[Start of Attachment]

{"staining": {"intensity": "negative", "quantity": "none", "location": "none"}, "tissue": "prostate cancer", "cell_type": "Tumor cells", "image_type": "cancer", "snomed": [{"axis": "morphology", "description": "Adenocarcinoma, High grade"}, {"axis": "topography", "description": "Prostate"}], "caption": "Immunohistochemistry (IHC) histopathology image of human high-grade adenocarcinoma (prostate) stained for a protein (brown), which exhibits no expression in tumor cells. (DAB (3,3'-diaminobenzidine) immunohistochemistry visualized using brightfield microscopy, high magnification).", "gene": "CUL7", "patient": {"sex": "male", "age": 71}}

[End of Attachment]
[Start of Attachment]

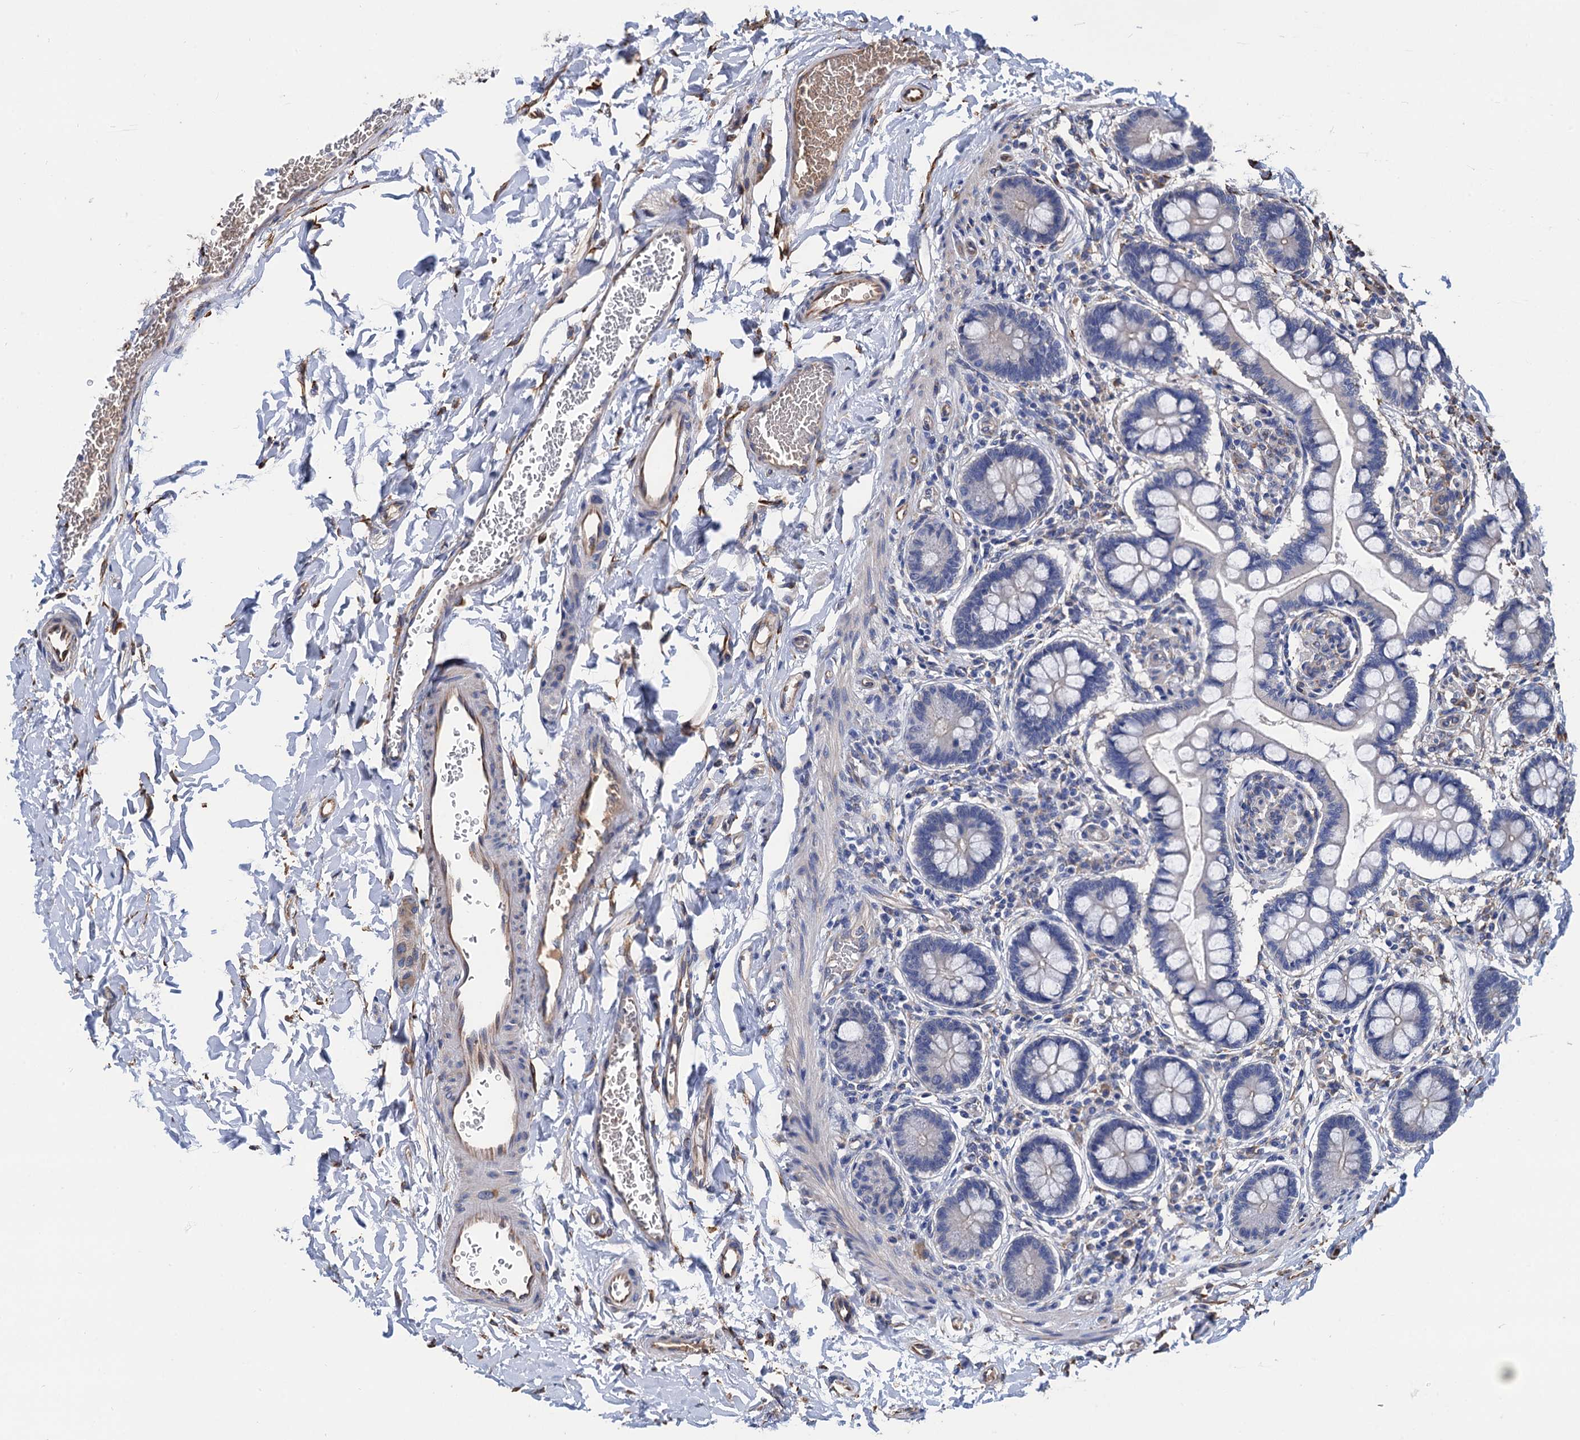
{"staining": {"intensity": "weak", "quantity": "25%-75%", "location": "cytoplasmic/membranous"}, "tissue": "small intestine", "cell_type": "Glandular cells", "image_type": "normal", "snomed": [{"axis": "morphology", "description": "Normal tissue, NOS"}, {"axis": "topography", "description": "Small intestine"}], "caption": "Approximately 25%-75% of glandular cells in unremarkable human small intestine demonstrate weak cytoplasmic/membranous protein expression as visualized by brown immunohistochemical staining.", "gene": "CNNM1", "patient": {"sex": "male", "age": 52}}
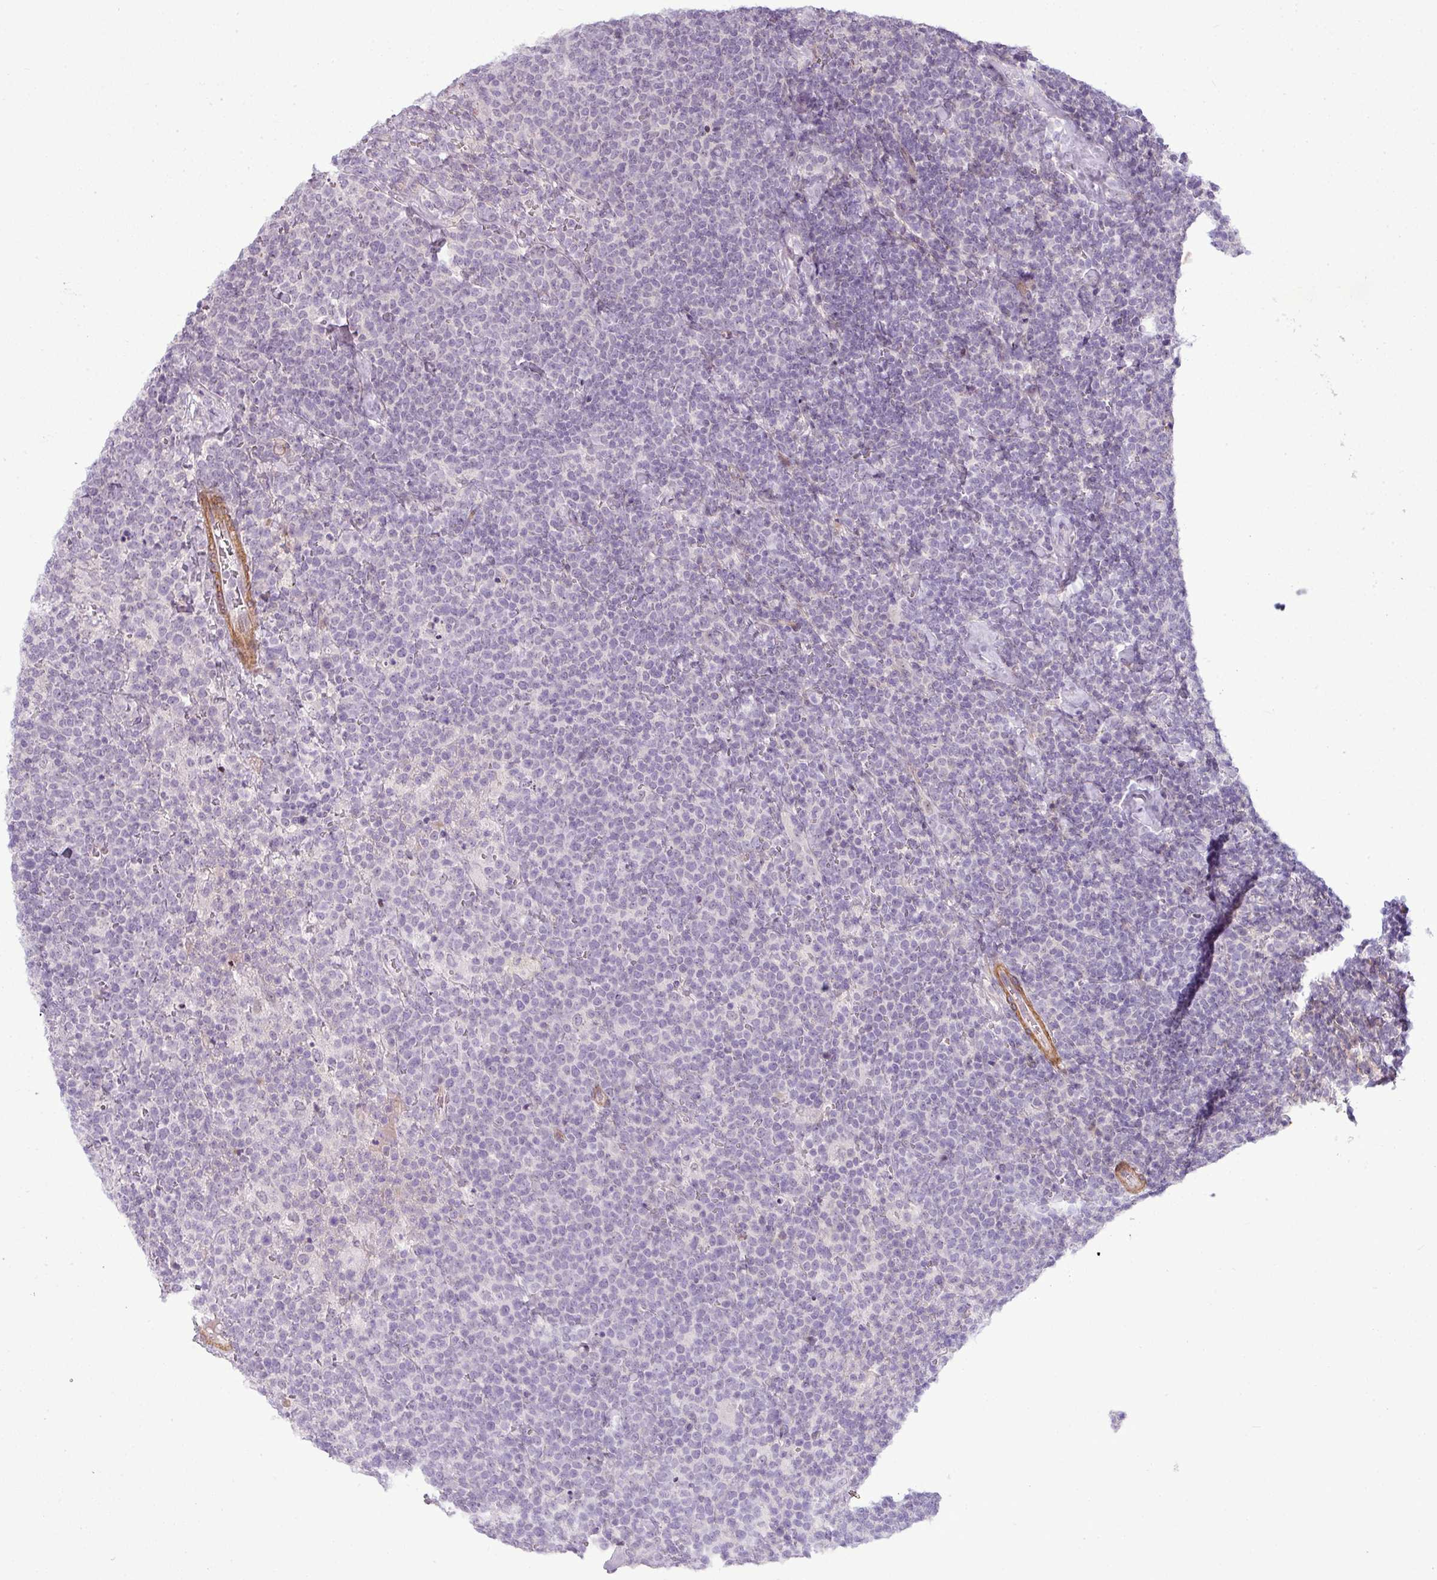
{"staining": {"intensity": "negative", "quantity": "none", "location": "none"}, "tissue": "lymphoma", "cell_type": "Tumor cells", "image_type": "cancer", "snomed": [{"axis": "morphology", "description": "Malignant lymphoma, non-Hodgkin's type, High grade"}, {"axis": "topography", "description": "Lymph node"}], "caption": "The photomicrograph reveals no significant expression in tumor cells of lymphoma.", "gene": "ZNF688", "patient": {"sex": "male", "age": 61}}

[End of Attachment]

» WHAT IS REQUIRED:
Keep to the lines above from the line with "25%-75% of glandular" to the line with "non-Hodgkin's type, High", and set down exactly those, inclusive, with nothing else and every picture left out.

» EXERCISE RESULT:
{"staining": {"intensity": "weak", "quantity": "25%-75%", "location": "cytoplasmic/membranous"}, "tissue": "small intestine", "cell_type": "Glandular cells", "image_type": "normal", "snomed": [{"axis": "morphology", "description": "Normal tissue, NOS"}, {"axis": "topography", "description": "Small intestine"}], "caption": "Approximately 25%-75% of glandular cells in unremarkable human small intestine demonstrate weak cytoplasmic/membranous protein expression as visualized by brown immunohistochemical staining.", "gene": "CNNM1", "patient": {"sex": "male", "age": 52}}
{"staining": {"intensity": "negative", "quantity": "none", "location": "none"}, "tissue": "lymphoma", "cell_type": "Tumor cells", "image_type": "cancer", "snomed": [{"axis": "morphology", "description": "Malignant lymphoma, non-Hodgkin's type, High grade"}, {"axis": "topography", "description": "Lymph node"}], "caption": "The photomicrograph reveals no significant expression in tumor cells of lymphoma.", "gene": "ZNF688", "patient": {"sex": "male", "age": 61}}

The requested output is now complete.